Robin Simpson, Gartner research director and co-chair of Gartner IT said at a recent Security Summit in Sydney that new rules are needed to allow enterprise IT assets and functions to coexist with employees’ personal digital assets.

Simpson stated; “You can’t hold back the changes being driven by your user population by force. You need to find a way to delineate between the business and personal computing worlds so they can work side-by-side and the boundary can be secured.”

He then highlighted some of the reasons that employees prefer to use their own PCs including the fact that user requirements are not “one size fits all”, travelling workers need personal data and connectivity while on the move, nobody carries two notebooks and full and part-time teleworking is increasing.

“Our research confirms that companies around the world are increasingly considering employee-owned devices to be formal business tools,” Simpson claimed.

A 2006 Gartner survey of medium-sized business in six countries found that 42 percent of organisations had policies or schemes allowing personally owned PCs to connect to the corporate network, and this figure was higher in the U.S. (51 percent) and UK (49 percent).

According to Gartner, businesses should prepare for employee-owned notebooks with a thorough review of security, compliance and application delivery architecture.

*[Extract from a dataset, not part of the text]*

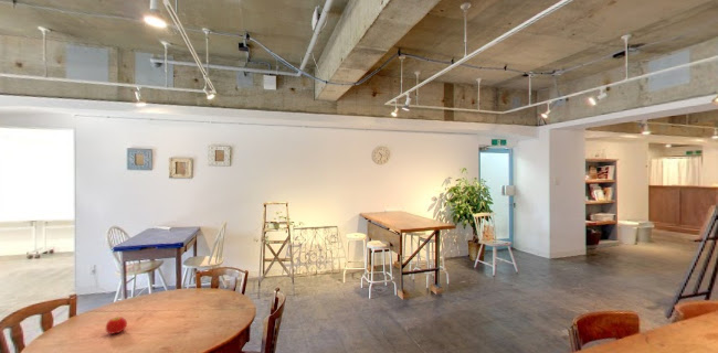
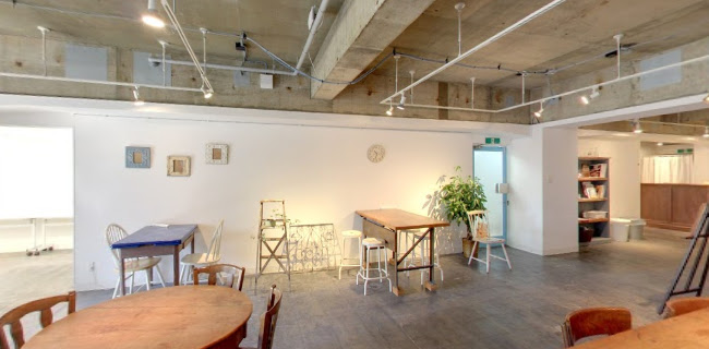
- fruit [105,315,128,335]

“By taking security precautions and investing in foundational security technologies now, enterprises can prepare themselves for increasing use of consumer devices, services and networks with their organisation, and manage these risks,” said Mr Simpson.

Many of these security tools, such as network access control (NAC), stronger authentication technologies, PC virtualisation and digital rights management (DRM), are being adopted by enterprises to manage other threats and can be configured for consumerisation threats.